Australia’s new Aboriginal and Torres Strait Islander Social Justice Commissioner, Katie Kiss, commenced her role on Wednesday.

Ms Kiss was announced as the new Commissioner last month, replacing outgoing commissioner, June Oscar.

The proud Kaanju and Birri/Widi woman said her immediate focus will be to meet with First Nations communities around the country, hearing their perspectives on the most pressing matters facing their people.

“If we are going to improve the lives of First Nations Peoples, and if we are serious about reconciliation, healing, and unifying the nation, the voices of First Nations Peoples must be front and centre,” Commissioner Kiss said.

“I want to hear what communities think their priorities are, whether it be about Closing the Gap, youth justice reform, Native Title, truth-telling and treaty, or combatting racism and other structural barriers. 

“There is so much work to do and conversations to continue having. We need to elevate and empower our People, and this must be done together.”

Previous to her current role, Ms Kiss held numerous government positions in her home state of Queensland.

She was Executive Director of the Interim Truth and Treaty Body supporting Queensland’s Path to Treaty and held senior positions in the Queensland Government, including Chief of Staff to the Minister for Seniors, Disability Services and Aboriginal and Torres Strait Islander Partnerships and Senior Advisor to the Deputy Premier.

“It is a real honour to take on this role, following the legacy left by the five Social Justice Commissioners who have served over the last 30 years, since Mick Dodson was appointed in 1993 in response to the Royal Commission into Aboriginal Deaths in Custody,” Commissioner Kiss said.

“I’m also proud to be the second woman to hold this position, following the completion of June Oscar AO’s term.”

Ms Kiss’ commencement as Commissioner coincides with the 15th anniversary of Australia endorsing the United Nations Declaration on the Rights of Indigenous Peoples.

Australia initially voted against the Declaration at the UN General Assembly in 2007.

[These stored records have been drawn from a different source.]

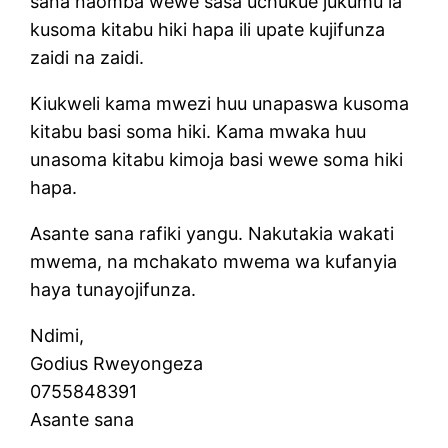
sana naomba wewe sasa uchukue jukumu la
kusoma kitabu hiki hapa ili upate kujifunza
zaidi na zaidi.
Kiukweli kama mwezi huu unapaswa kusoma
kitabu basi soma hiki. Kama mwaka huu
unasoma kitabu kimoja basi wewe soma hiki
hapa.
Asante sana rafiki yangu. Nakutakia wakati
mwema, na mchakato mwema wa kufanyia
haya tunayojifunza.
Ndimi,
Godius Rweyongeza
0755848391
Asante sana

“Having been part of the team at the Australian Human Rights Commission that helped facilitate this important step in building Australia’s human rights framework, a key focus of mine will be to see the Declaration fully implemented across our country to better protect and progress the rights of First Nations People,” she said.

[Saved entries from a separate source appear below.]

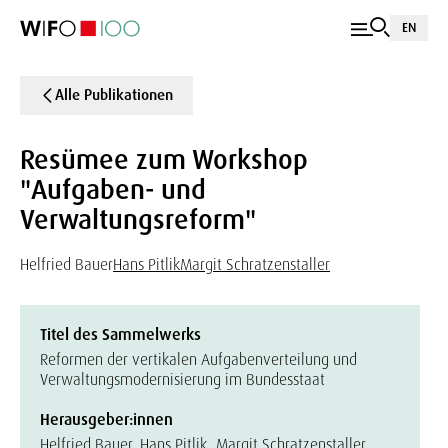
EN
Alle Publikationen
Resümee zum Workshop
"Aufgaben- und
Verwaltungsreform"
Helfried Bauer
Hans Pitlik
Margit Schratzenstaller
Titel des Sammelwerks
Reformen der vertikalen Aufgabenverteilung und
Verwaltungsmodernisierung im Bundesstaat
Herausgeber:innen
Helfried Bauer, Hans Pitlik, Margit Schratzenstaller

The Aboriginal and Torres Strait Islander Social Justice Commissioner is a statutory position relating to the human rights of Aboriginal and Torres Strait Islander people.

This includes undertaking research and education projects to promote respect for, and the enjoyment and exercise of human rights by Indigenous Australians.

Ms Kiss said she is eager to make meaningful progress in addressing systemic and structural discrimination experienced by First Nations communities.

“I look forward to working with my fellow Commissioners at the Australian Human Rights Commission, as well as state and territory counterparts, our Elders, community organisations and advocates, business, health and media sectors, and governments, to champion the empowerment of our people,” Commissioner Kiss said.